-- Opening Marker --

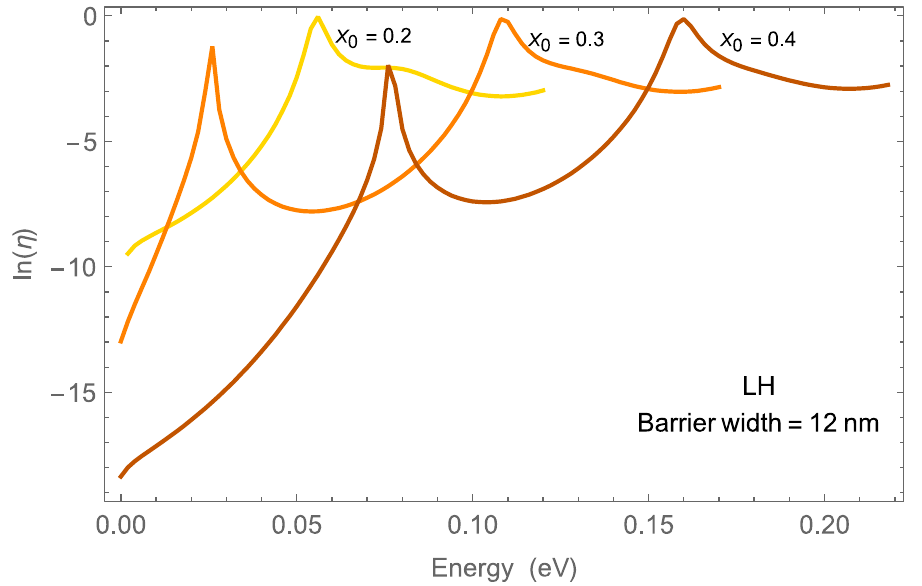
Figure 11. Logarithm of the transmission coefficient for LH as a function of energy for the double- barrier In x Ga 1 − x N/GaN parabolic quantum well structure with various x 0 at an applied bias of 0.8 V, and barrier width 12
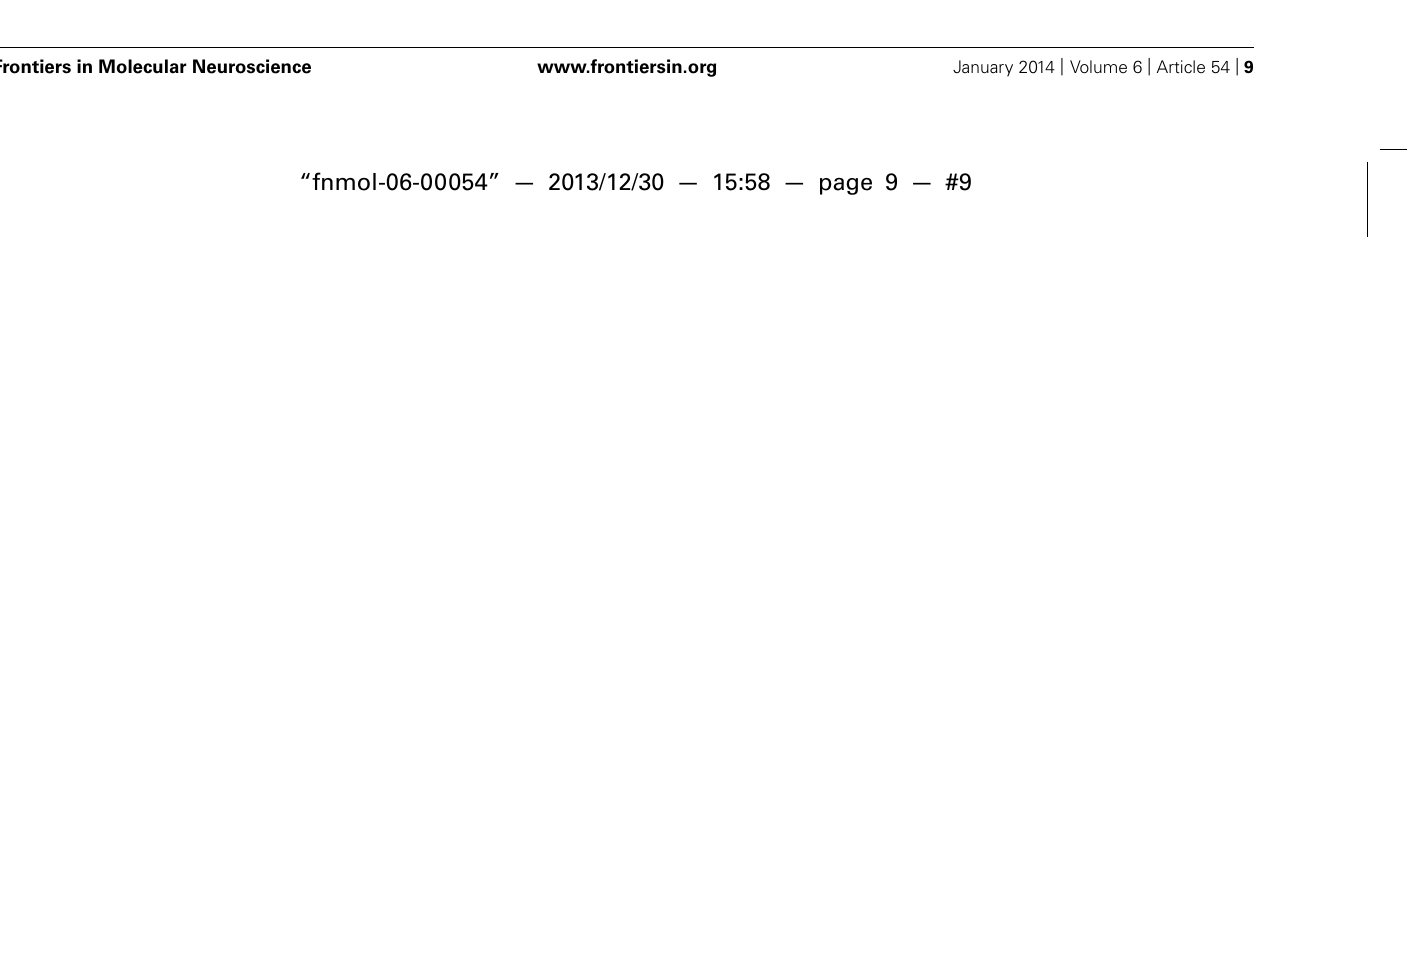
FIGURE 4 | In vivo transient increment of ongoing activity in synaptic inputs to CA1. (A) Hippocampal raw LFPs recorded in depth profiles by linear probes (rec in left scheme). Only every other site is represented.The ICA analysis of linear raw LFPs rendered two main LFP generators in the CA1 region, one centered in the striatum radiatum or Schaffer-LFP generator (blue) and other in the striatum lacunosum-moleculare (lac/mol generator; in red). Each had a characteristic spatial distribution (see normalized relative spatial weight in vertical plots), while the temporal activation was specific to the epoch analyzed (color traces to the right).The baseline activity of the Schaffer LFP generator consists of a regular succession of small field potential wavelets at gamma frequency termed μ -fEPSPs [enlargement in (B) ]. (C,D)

-- Closing Marker --
-- Opening Marker --

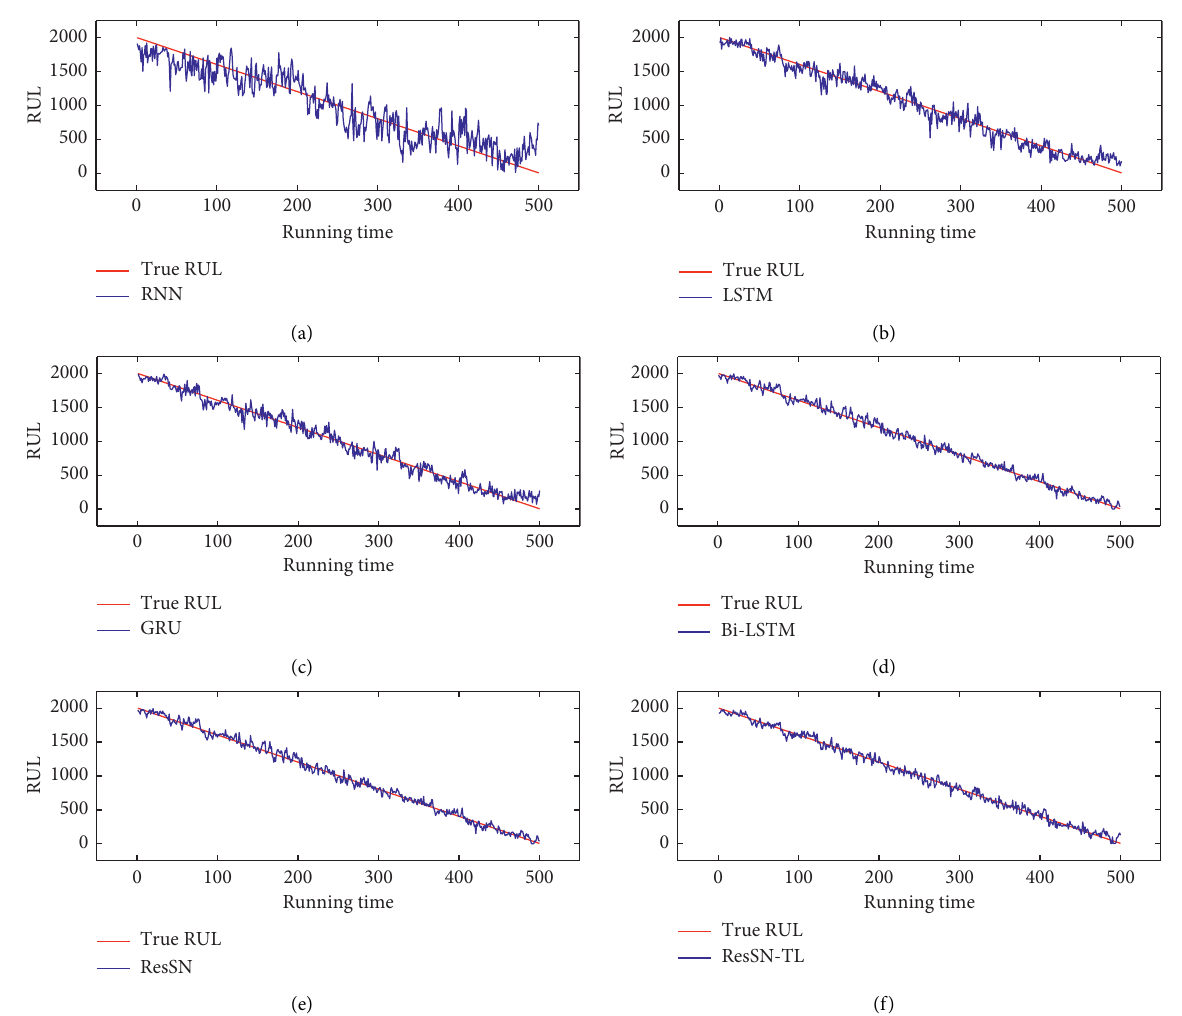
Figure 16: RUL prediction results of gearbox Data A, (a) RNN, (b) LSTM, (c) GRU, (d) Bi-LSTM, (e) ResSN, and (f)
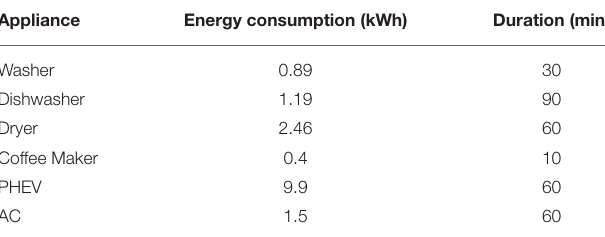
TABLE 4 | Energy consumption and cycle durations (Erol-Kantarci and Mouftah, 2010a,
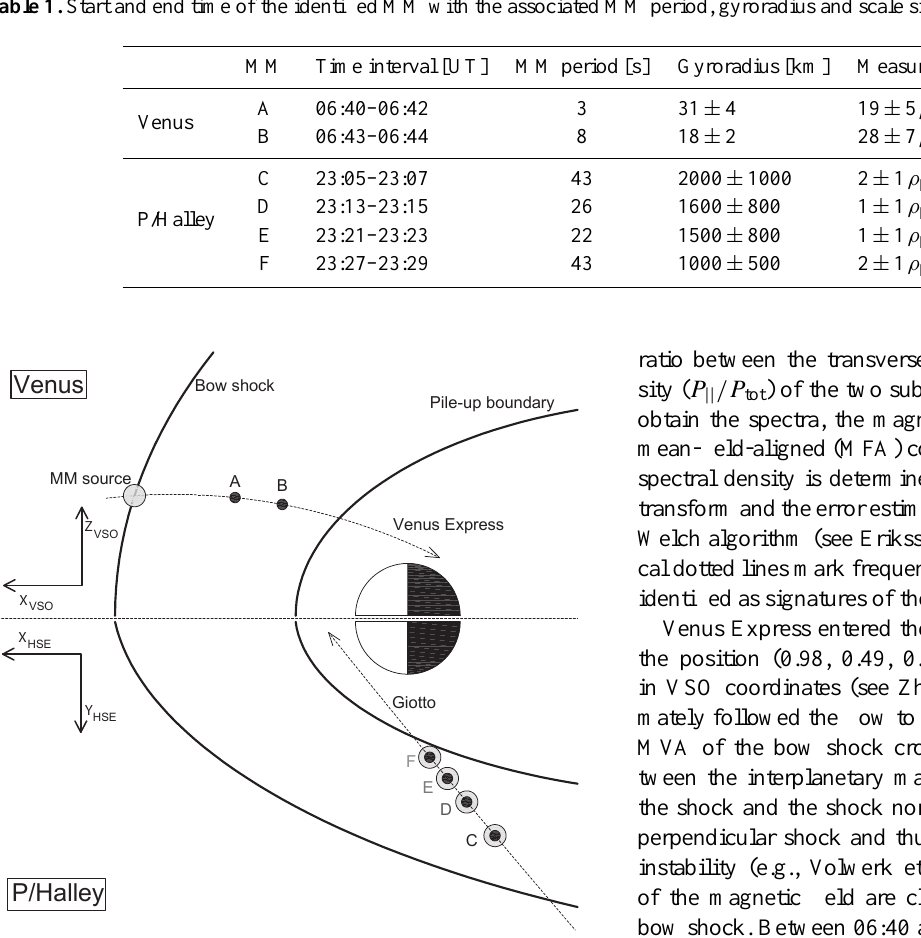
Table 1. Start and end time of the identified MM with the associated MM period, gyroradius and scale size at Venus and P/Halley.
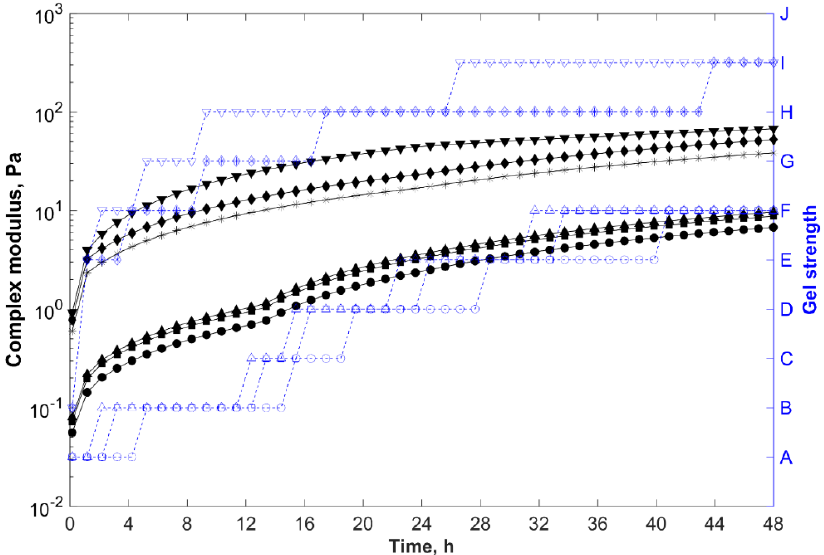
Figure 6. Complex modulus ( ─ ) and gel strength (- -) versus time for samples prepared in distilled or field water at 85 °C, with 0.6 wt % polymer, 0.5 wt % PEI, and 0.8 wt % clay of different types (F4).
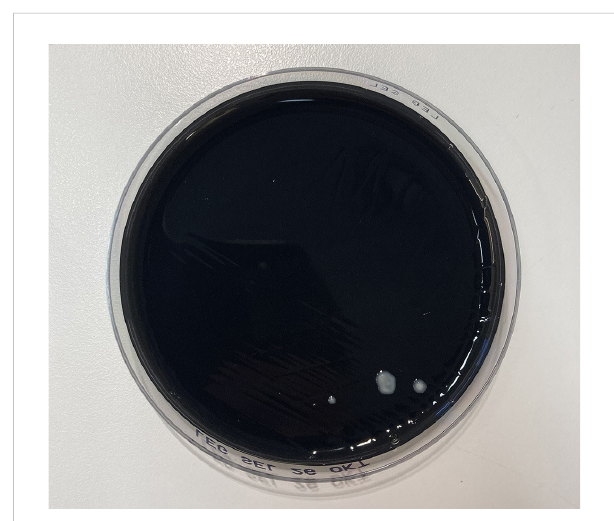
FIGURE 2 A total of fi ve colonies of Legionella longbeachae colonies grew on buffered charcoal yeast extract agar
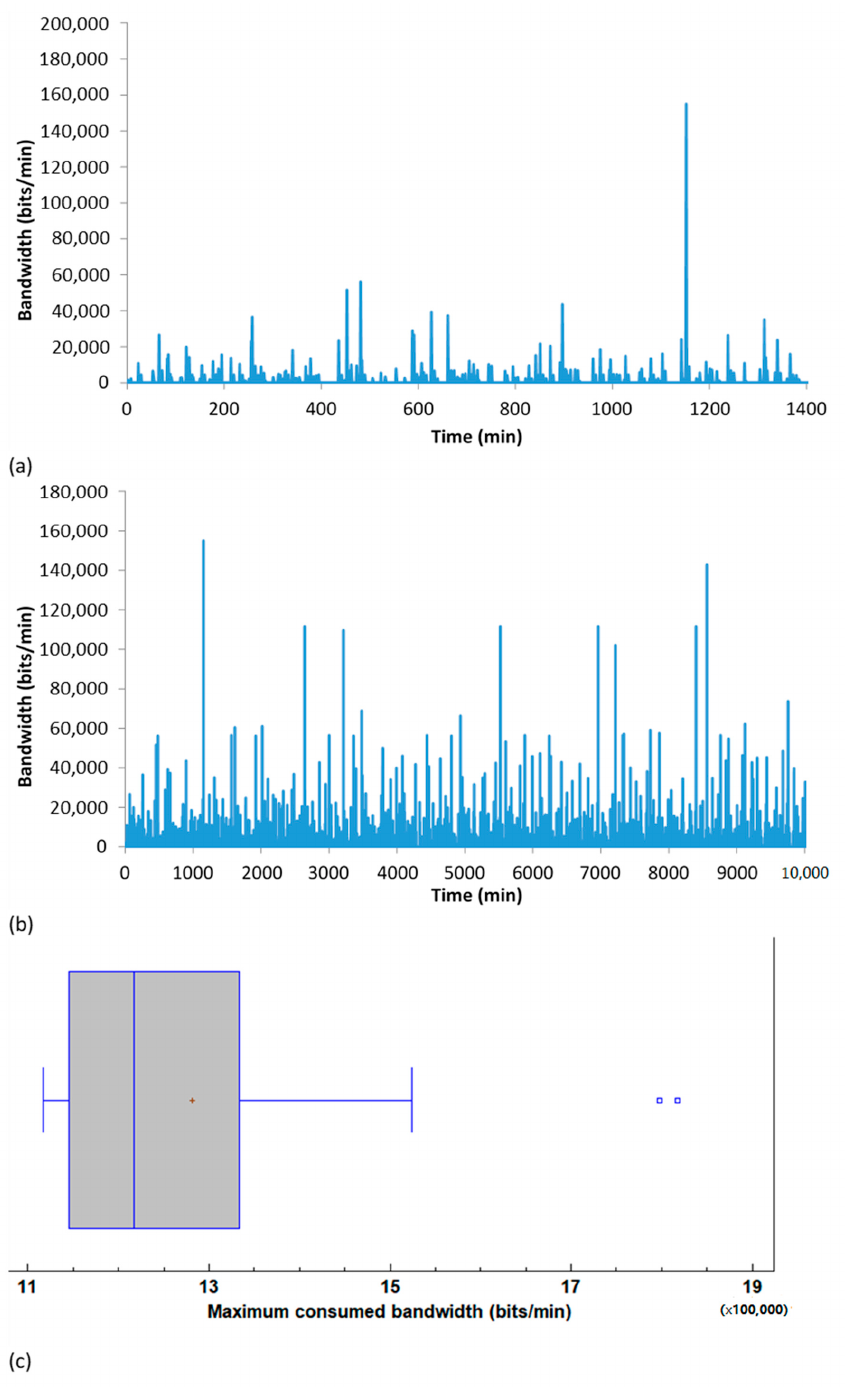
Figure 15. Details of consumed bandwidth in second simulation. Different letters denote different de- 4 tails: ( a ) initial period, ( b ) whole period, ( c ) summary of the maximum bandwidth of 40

-- Closing Marker --

== WORK INSTRUCTION ==
If a line in the records has the word "period", copy that line.

== TASK RESPONSE ==
Table 1. Start and end time of the identified MM with the associated MM period, gyroradius and scale size at Venus and P/Halley.
Figure 15. Details of consumed bandwidth in second simulation. Different letters denote different de- 4 tails: ( a ) initial period, ( b ) whole period, ( c ) summary of the maximum bandwidth of 40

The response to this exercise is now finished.